• Brief: Reproduce the whole listing, keeping each line as it is.

• Data provided:
______________________________

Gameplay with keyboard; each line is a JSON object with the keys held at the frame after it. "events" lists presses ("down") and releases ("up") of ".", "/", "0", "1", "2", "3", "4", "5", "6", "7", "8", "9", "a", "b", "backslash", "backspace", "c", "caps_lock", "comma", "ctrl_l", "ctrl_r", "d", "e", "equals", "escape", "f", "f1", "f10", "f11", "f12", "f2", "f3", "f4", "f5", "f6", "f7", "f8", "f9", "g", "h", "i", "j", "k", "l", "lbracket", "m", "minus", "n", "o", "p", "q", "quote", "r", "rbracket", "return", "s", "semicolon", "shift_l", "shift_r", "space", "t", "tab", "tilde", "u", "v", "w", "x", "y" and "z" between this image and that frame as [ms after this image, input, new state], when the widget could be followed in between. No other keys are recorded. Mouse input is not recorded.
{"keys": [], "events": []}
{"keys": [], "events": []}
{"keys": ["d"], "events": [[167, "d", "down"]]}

______________________________

• Worked solution:
Gameplay with keyboard; each line is a JSON object with the keys held at the frame after it. "events" lists presses ("down") and releases ("up") of ".", "/", "0", "1", "2", "3", "4", "5", "6", "7", "8", "9", "a", "b", "backslash", "backspace", "c", "caps_lock", "comma", "ctrl_l", "ctrl_r", "d", "e", "equals", "escape", "f", "f1", "f10", "f11", "f12", "f2", "f3", "f4", "f5", "f6", "f7", "f8", "f9", "g", "h", "i", "j", "k", "l", "lbracket", "m", "minus", "n", "o", "p", "q", "quote", "r", "rbracket", "return", "s", "semicolon", "shift_l", "shift_r", "space", "t", "tab", "tilde", "u", "v", "w", "x", "y" and "z" between this image and that frame as [ms after this image, input, new state], when the widget could be followed in between. No other keys are recorded. Mouse input is not recorded.
{"keys": [], "events": []}
{"keys": [], "events": []}
{"keys": ["d"], "events": [[167, "d", "down"]]}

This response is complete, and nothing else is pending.